The results of this work also predict that other groups of protein families arising before the addition of Trp to the code should also lack Trp in their ancestral sequences. As such, there should be a clear delineation between pre-Trp and post-Trp proteins, as evidenced by the presence or absence of conserved Trp sites within their ancestral sequences. It may be possible to make such distinctions among other ancient paralogous gene families diverging pre-LUCA.
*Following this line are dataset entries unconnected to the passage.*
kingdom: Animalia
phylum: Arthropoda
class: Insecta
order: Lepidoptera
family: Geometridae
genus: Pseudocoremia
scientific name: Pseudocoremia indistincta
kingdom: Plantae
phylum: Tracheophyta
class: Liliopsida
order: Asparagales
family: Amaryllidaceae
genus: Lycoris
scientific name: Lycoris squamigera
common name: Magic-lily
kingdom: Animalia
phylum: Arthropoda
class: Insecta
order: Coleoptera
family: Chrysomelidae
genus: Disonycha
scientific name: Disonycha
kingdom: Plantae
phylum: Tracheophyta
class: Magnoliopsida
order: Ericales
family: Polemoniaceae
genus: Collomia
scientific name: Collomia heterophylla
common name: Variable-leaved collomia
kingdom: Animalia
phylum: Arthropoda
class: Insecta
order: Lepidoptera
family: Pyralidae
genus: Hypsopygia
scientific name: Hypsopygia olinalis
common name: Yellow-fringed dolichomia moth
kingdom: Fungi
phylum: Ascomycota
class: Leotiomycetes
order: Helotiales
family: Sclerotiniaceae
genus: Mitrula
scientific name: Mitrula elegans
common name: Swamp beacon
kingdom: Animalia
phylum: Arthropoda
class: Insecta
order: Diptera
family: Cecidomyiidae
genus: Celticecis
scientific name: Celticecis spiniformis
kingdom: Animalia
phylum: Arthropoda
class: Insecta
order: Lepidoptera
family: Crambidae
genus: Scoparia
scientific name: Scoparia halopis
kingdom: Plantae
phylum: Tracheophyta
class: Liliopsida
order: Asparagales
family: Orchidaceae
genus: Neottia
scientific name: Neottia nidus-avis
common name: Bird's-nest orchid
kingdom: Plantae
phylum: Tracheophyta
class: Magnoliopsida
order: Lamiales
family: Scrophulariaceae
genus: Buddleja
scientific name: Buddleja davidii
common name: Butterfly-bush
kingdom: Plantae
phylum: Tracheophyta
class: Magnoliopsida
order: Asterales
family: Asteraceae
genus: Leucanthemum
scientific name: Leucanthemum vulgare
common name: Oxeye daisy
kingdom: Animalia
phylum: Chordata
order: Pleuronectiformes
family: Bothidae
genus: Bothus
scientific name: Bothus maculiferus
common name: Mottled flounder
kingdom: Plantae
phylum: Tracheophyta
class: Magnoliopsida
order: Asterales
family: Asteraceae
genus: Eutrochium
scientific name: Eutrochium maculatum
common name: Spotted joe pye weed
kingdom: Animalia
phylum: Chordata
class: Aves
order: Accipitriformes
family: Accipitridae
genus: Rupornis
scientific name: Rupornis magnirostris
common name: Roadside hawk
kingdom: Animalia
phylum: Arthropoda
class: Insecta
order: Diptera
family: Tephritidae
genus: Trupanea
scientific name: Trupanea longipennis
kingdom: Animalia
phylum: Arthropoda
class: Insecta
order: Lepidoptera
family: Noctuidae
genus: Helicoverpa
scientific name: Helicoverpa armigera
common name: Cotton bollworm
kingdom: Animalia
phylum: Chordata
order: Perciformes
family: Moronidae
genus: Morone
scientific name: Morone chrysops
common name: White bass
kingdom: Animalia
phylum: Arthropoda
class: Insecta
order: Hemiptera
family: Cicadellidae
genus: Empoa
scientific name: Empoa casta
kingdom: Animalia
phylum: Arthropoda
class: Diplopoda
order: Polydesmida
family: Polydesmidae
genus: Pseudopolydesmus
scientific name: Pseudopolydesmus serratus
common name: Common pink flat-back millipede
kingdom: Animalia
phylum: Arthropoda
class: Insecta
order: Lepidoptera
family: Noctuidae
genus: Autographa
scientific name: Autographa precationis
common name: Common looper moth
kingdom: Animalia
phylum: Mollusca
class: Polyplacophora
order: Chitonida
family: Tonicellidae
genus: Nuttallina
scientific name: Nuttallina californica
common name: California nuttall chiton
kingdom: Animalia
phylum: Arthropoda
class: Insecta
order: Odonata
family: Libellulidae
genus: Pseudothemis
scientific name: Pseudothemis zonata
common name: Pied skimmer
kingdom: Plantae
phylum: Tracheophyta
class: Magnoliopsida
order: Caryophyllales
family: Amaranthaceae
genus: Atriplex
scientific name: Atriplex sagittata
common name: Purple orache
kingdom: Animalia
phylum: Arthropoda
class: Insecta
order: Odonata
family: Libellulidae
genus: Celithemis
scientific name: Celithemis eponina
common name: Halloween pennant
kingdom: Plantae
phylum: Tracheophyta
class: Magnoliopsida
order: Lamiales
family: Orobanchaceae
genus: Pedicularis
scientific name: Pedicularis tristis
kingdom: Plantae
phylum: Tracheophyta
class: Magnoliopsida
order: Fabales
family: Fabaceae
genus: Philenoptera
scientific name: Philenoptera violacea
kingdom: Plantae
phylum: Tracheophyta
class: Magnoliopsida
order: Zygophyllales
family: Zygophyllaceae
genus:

Partial HGT and Ancestral Reconstruction

Ancestral sequence reconstruction of a protein generally assumes that each site shares the same evolutionary history, as is generally assumed in phylogenetic reconstruction of single genes, even for those undergoing HGT. However, if different parts of a protein alignment evolved under different histories, as is the case following partial HGT, this assumption is invalid, and the ancestral reconstruction may be incorrect for the affected regions. If the recombination(s) contain sites that experienced substitutions along the impacted lineages, specious inferences will propagate to the site probabilities of ancestral nodes. Depending on the size of the recombined region and the phylogenetic depth of the reticulation, these events may be highly disruptive to both model parameter estimation and the accuracy of reconstructed ancestor sequences. In this analysis, we have attempted a maximum-information approach to deal with three predicted partial HGT regions, by reconstructing them individually under their own respective topologies, using as much phylogenetic and model information as possible from the remainder of the alignment. One alternative approach would involve removing the affected clades entirely, sacrificing phylogenetic information in order to prevent false inferences at the affected sites. To our knowledge, previously published reconstructions of ancient protein families have not been impacted by known partial HGT events. While it has been shown that partial HGT events have occurred within the EF-1a sequences of some archaeal lineages (Inagaki et al. 2006), these groups were not included in the published ancestral reconstruction of homologous bacterial EF-Tu proteins (Gaucher et al. 2003).

Future Work

Detailed mechanistic analyses of amino acid recognition and aminoacylation within TyrRS and TrpRS have been performed (Doublie et al. 1995; Hogue et al. 1996; Praetorius-Ibba et al. 2000); applying the results of these models to the inferred sequence of TyrRS/TrpRS paralog ancestor may further elucidate ancestral function. By the same principle, reconstructed sites involved with tRNA discrimination may also be useful in determining ancestral tRNA specificity, and, by extension, amino acid specificity (Bedouelle et al. 1993; Tsunoda et al. 2007). Direct biochemical specificity assays on resurrected ancestor protein sequences are another possible avenue of investigation (e.g., Gaucher et al. 2003). However, this approach would be challenged by very large evolutionary distances and correspondingly higher levels of uncertainty in pre-LUCA paralog ancestor amino acid site identities. Due to the combinatorics arising from even a subset of sites having an uncertain ancestral identity, it is likely that a very large number of potentially “true” ancestor sequences would need to be synthesized and tested in order to accurately and fully explore the likely phenotypic space of the ancestral function. However, in the case of an informative reconstruction, one would predict that the likelihood of each predicted resurrected ancestor (calculated from per-site amino acid probabilities) would positively correlate with the true ancestral amino acid-binding specificity/aminoacylation activity. Thus, a more sparse sampling within the space of possible ancestors may provide a tractable solution.